● **ASSIGNMENT**
Every line containing the string "Protokoll" is to be copied from the records.

● **Items from a dataset**
┌────────

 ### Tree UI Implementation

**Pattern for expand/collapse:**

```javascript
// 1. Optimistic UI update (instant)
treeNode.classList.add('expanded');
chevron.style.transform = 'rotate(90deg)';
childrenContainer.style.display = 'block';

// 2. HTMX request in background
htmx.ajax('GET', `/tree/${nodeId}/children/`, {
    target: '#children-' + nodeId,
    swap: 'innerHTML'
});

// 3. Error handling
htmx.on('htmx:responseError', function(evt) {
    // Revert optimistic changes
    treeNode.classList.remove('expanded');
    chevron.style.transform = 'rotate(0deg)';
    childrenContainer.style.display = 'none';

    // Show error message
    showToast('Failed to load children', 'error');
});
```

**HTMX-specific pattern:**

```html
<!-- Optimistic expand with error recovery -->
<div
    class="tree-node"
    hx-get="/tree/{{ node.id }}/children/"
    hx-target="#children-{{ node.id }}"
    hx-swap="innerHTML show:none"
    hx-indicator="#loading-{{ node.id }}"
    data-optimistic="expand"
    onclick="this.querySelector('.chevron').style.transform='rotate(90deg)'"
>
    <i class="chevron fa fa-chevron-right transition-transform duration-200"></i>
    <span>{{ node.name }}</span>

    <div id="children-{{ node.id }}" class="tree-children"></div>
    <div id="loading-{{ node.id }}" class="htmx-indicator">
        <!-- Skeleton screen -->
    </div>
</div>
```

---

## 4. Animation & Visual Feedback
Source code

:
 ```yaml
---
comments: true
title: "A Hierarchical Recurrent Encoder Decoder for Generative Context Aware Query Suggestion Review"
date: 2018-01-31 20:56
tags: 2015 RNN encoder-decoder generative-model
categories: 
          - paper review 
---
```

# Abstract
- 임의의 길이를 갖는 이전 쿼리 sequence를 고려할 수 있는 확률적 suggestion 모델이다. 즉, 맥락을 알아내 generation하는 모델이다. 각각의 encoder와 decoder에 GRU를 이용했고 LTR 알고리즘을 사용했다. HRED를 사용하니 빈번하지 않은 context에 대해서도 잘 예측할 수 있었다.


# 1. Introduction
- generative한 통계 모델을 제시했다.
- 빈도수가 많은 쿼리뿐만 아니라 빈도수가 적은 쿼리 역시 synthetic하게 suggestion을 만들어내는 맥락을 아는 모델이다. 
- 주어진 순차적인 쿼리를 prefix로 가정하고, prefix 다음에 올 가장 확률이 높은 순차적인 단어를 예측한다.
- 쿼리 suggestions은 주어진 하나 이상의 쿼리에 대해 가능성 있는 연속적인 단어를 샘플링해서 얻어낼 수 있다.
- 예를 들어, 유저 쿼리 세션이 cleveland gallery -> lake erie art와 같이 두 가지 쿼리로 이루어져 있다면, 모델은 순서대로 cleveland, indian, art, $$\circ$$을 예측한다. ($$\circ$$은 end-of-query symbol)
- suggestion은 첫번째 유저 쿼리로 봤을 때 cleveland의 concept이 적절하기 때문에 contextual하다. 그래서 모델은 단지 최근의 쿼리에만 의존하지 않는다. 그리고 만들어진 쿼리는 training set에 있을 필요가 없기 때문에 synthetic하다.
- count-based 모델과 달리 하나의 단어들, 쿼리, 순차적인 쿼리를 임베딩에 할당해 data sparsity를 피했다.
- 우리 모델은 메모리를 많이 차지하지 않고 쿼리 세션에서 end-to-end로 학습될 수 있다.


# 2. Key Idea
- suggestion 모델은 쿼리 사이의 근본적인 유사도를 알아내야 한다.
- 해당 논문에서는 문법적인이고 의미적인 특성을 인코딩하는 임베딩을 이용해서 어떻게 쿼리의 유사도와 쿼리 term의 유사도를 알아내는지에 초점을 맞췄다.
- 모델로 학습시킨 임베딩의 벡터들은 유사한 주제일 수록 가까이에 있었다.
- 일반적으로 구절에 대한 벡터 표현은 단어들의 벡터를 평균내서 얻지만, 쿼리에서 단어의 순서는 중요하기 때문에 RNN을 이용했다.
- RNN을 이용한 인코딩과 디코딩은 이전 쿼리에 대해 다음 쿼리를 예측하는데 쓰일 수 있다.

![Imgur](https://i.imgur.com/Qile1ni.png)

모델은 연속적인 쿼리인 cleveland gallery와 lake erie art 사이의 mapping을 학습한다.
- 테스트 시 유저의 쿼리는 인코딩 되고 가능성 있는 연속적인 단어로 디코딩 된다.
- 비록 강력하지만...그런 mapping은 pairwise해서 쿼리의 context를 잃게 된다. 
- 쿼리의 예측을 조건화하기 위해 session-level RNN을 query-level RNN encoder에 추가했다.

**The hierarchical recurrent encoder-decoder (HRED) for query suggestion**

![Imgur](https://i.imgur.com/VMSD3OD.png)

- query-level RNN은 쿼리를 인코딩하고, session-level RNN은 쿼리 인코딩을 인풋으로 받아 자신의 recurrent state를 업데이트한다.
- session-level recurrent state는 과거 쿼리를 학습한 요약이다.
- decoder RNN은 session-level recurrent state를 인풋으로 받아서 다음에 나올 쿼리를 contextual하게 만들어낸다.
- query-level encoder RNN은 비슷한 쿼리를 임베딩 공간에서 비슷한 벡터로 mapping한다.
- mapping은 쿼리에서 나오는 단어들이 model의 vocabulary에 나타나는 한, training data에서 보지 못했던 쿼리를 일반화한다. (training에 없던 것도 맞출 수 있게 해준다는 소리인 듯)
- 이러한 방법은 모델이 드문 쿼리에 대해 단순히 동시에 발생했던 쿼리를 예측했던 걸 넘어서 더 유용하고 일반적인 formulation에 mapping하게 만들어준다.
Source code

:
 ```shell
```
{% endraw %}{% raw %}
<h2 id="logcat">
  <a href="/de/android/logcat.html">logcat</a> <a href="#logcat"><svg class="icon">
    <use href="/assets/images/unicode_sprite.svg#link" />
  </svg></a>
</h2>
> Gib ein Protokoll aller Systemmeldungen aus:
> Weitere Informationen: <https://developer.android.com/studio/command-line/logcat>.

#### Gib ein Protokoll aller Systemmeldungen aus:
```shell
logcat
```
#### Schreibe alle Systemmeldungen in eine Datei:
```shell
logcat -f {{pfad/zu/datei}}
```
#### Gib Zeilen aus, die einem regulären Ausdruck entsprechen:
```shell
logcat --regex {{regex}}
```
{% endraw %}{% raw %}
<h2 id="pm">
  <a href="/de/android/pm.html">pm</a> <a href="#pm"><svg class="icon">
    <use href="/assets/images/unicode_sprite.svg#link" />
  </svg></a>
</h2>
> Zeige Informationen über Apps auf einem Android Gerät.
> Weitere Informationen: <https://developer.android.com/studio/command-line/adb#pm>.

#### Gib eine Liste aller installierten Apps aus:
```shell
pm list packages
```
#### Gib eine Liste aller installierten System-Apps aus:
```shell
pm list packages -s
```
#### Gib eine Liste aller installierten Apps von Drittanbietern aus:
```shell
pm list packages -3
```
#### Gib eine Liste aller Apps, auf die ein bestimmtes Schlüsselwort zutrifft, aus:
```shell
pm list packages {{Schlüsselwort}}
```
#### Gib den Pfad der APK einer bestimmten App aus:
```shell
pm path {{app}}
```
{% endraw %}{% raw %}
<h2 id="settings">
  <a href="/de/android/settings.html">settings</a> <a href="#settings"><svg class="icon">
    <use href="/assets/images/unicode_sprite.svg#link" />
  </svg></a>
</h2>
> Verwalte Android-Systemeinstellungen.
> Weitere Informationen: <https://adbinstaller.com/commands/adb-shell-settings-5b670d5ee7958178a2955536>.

└────────

● **SOLUTION TO THIS TASK**
> Gib ein Protokoll aller Systemmeldungen aus:
#### Gib ein Protokoll aller Systemmeldungen aus:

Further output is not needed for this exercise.